Page MenuHomePhabricator

explore how CopyPatrol, Eranbot, and Earwig copyvio tool work
Open, Needs TriagePublic

Description

Questions:

  • What databases and APIs are used?
    • EranBot - a bot that checks CopyPatrol/Turnitin/iThenticate, then uses its copyviobot permission to post the results to PageTriage using the pagetriagetagcopyvio API.
    • CopyPatrol - Turnitin/iThenticate - worth noting that this API isn't just submitted schoolwork. it also includes websites and archived websites
    • Earwig's copyvio tool - Google Search API by default, Turnitin/iThenticate if selected
  • Who are the maintainers? Are they active?
    • EranBot - Eran aka ערן. Last edit to enwiki 3 months ago.
    • CopyPatrol - Unclear. MusikAnimal is most active on the GitHub repo. However the repo isn't very active.
    • Earwig's copyvio tool - The Earwig. Active.
  • Do we pay money for any of these APIs? Where does the money come from?
    • CopyPatrol/Turnitin/iThenticate - "credits" are mentioned in the Growth Team's documentation. these credits appear to be cheaper or more plentiful.
    • Earwig's copyvio tool/Google Search API - "credits" are mentioned in the Growth Team's documentation. these credits appear to be more expensive or less plentiful.
  • Is one tool superior to the others? Suggest testing with empirical data. That is, find 20 copyright violations in one tool, then check them in the other tools and see if they catch them.
    • From my personal experience, >15% in Earwig's tool usually indicates a violation. <15% is safe.
    • According to Growth Team's documentation here, both are about equally accurate.
  • Can these tools be run on demand?
    • CopyPatrol
      • No
    • Earwig's copyvio tool
      • Yes, but there's some kind of daily limit
  • How long does each tool take?
    • CopyPatrol
      • 30 minute lag time?
    • Earwig's copyvio tool
      • 30 second lag time?
  • What are the nature of the API limitations for Earwig's tool? I know it turns off for everyone if it is run more than X times a day. Is this because it is freemium and we are hitting the free limit for the day? Is this because we are paying Y amount per day and exhausting that amount?
    • Could we apply for a WMF rapid grant or some other kind of support to raise the API limits for Earwig?
  • Could the Earwig tool be incorporated to run automatically into PageTriage somehow?

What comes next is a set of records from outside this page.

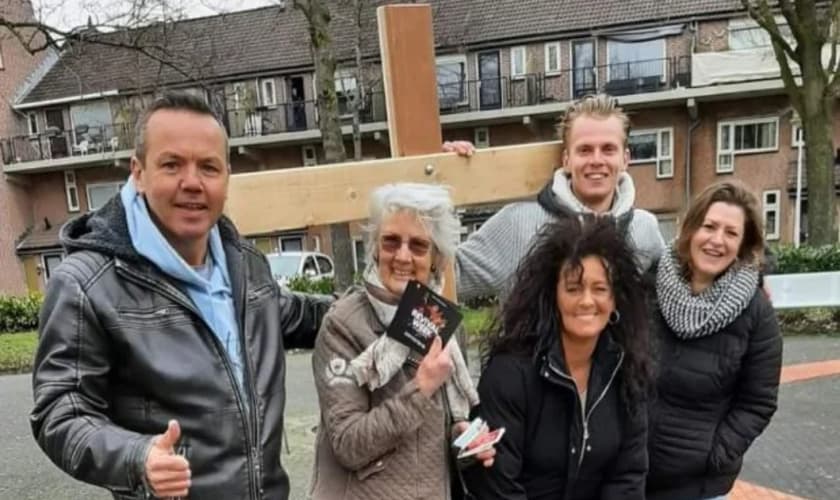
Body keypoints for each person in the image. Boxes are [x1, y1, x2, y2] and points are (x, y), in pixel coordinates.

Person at [30, 92, 332, 499]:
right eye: (172, 164)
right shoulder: (87, 283)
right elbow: (61, 410)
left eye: (208, 167)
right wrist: (137, 457)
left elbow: (307, 316)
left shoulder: (244, 264)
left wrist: (407, 305)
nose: (192, 182)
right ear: (138, 172)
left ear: (226, 175)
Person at [309, 183, 495, 500]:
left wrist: (462, 439)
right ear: (375, 249)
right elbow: (348, 444)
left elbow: (429, 434)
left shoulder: (439, 319)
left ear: (437, 258)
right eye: (391, 241)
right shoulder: (342, 324)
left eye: (419, 245)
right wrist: (420, 388)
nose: (403, 256)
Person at [464, 216, 651, 500]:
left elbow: (627, 477)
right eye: (573, 288)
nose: (587, 301)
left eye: (600, 289)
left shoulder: (625, 371)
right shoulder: (510, 373)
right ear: (553, 296)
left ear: (615, 299)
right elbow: (496, 486)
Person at [445, 94, 665, 301]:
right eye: (585, 150)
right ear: (566, 160)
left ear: (625, 159)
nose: (597, 160)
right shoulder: (519, 223)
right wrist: (437, 193)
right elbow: (447, 277)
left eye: (608, 149)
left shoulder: (644, 229)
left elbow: (674, 295)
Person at [646, 181, 783, 500]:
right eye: (709, 226)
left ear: (743, 244)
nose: (717, 240)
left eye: (731, 233)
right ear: (691, 229)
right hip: (628, 475)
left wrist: (715, 453)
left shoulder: (756, 313)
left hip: (699, 487)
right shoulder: (647, 288)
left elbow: (758, 402)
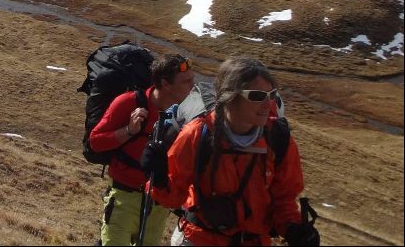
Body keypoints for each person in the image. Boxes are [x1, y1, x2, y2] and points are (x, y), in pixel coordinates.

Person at [152, 57, 316, 246]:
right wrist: (159, 178)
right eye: (256, 96)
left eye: (271, 95)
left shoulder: (278, 139)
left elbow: (284, 200)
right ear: (230, 96)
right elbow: (172, 196)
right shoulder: (197, 135)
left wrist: (294, 229)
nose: (268, 104)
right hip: (200, 239)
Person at [90, 54, 196, 245]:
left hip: (158, 206)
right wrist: (129, 131)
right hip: (124, 198)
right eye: (186, 81)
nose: (192, 86)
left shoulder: (185, 115)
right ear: (166, 84)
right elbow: (96, 141)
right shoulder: (128, 102)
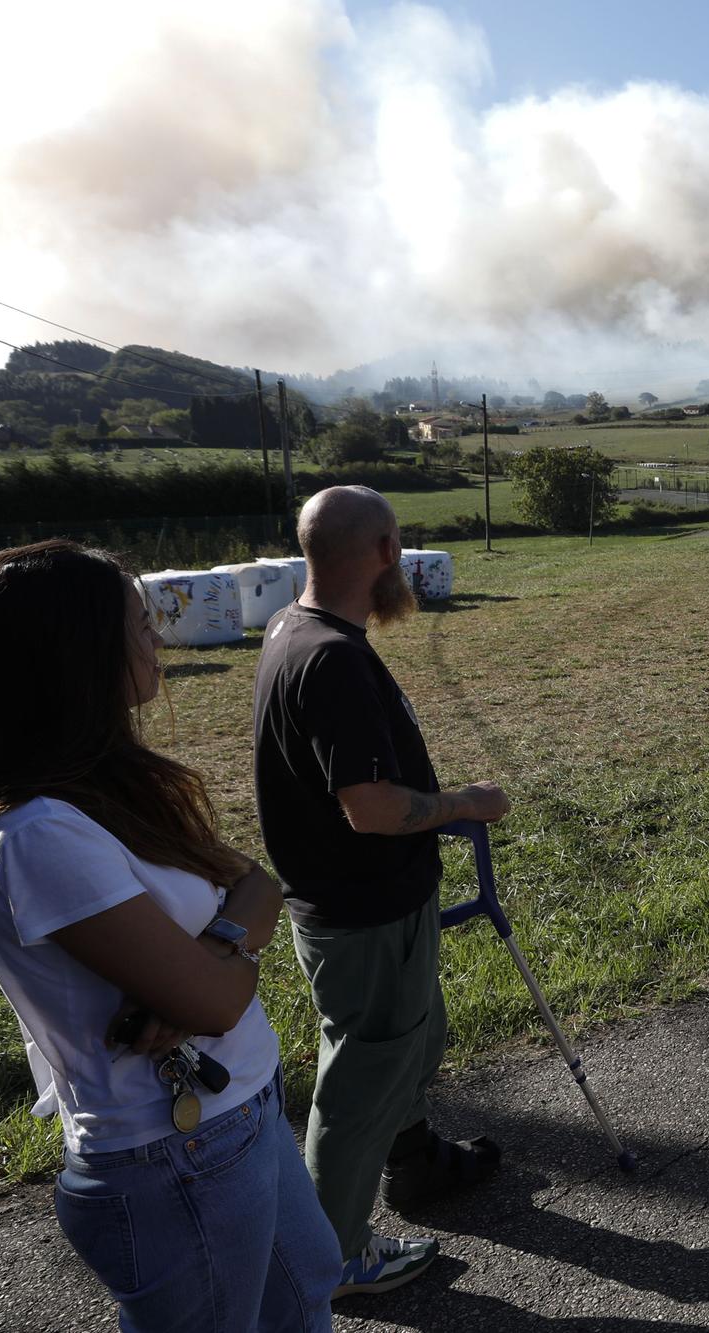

If so, what is the best technical solution?
    • Novem's idea:
      • page creation hook, run as a background process after the output to the browser is complete, only run on first revision of the article.
      • save this data in SQL pagetriage_page_tags
      • display prominently to the NPP.
        • perhaps toggle one of the buttons on the page curation toolbar green/red
        • perhaps display a large green/red message in the "mark as reviewed" panel of PageTriage. "clean of copyvio" or ">15% copyvio detected" (with a link to run the tool on a fresh revision to investigate further)
  • If the tools are equally good, Eranbot and CopyPatrol is already integrated into PageTriage, opening the possibility of deprecating the use of Earwig's copyvio tool.
  • Properly document all these findings at https://www.mediawiki.org/wiki/Extension:PageTriage/Copyvio_detection or similar location

Feel free to edit this post with the results of our findings, and with links.

Event Timeline

Restricted Application added a subscriber: Aklapper. · View Herald Transcript

Thanks for that link Kosta. This one is buried in there but also looks relevant: https://en.wikipedia.org/wiki/Wikipedia:WikiProject_Articles_for_creation/AfC_Process_Improvement_May_2018/Copyvio_solutions_comparison_report

This also looks interesting. Looks like the last time devs looked at this issue, they envisioned further expansion of the system to use the pagetriagetagcopyvio API.

We are building the underlying architecture here so that other copyvio services could be plugged into it in the future (such as Earwig's / Google). Though using more than one service is out of scope for this project, the technical components will be in place to make it possible at some other point.